The lines to transcribe run from the top of the material below to the line with "ring dip: (298, 245)", inclusive. Leave the pictures behind.

▶ **Records for processing**
-------

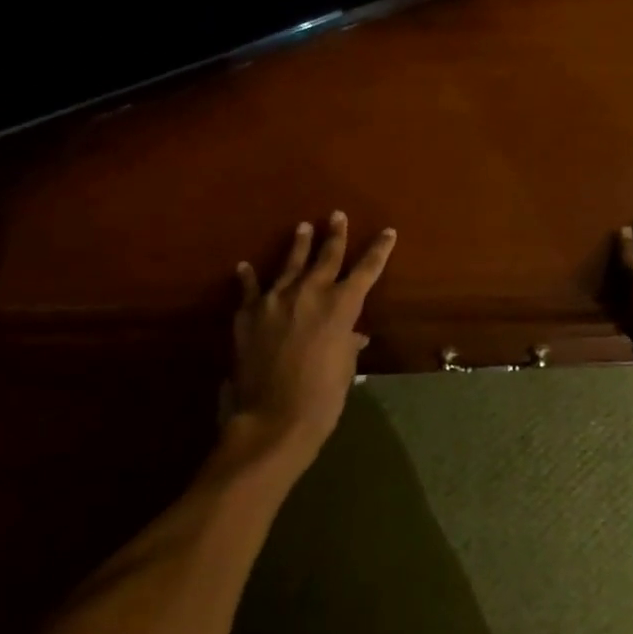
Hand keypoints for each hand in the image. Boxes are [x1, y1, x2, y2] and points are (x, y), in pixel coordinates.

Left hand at [226, 212, 396, 473]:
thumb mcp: (345, 367)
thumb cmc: (323, 396)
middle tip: (337, 215)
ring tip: (303, 227)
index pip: (367, 270)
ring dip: (298, 245)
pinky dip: (248, 277)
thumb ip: (348, 343)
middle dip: (335, 235)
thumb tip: (353, 335)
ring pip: (289, 264)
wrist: (274, 418)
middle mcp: (310, 293)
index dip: (379, 250)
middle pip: (326, 256)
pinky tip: (245, 266)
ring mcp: (275, 300)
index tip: (387, 232)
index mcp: (341, 306)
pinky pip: (249, 289)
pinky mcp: (248, 314)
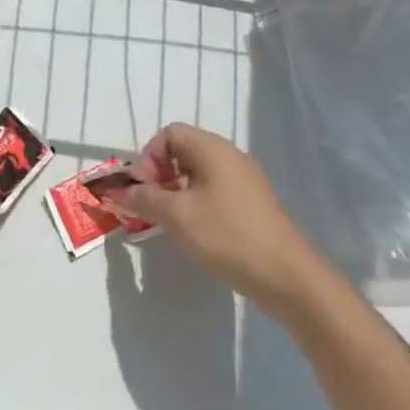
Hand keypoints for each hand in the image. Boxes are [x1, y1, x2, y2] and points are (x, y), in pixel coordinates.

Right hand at [105, 123, 324, 311]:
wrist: (286, 275)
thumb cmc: (227, 235)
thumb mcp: (178, 216)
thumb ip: (146, 199)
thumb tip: (123, 191)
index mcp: (212, 149)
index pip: (170, 134)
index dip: (149, 157)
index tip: (144, 189)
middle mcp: (229, 156)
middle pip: (183, 151)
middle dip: (160, 176)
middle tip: (152, 207)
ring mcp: (244, 180)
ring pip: (198, 173)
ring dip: (177, 192)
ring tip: (170, 222)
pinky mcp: (251, 204)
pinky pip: (214, 190)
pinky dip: (197, 204)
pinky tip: (195, 232)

-------

▶ **Solution for this problem**
Hand keypoints for each hand in the image. Boxes are [x1, y1, x2, y2] and points are (x, y), in pixel coordinates.

Left hand at [226, 212, 396, 473]:
thumb mcp: (345, 367)
thumb cmc: (323, 396)
middle tip: (337, 215)
ring tip: (303, 227)
index pip: (367, 270)
ring dip: (298, 245)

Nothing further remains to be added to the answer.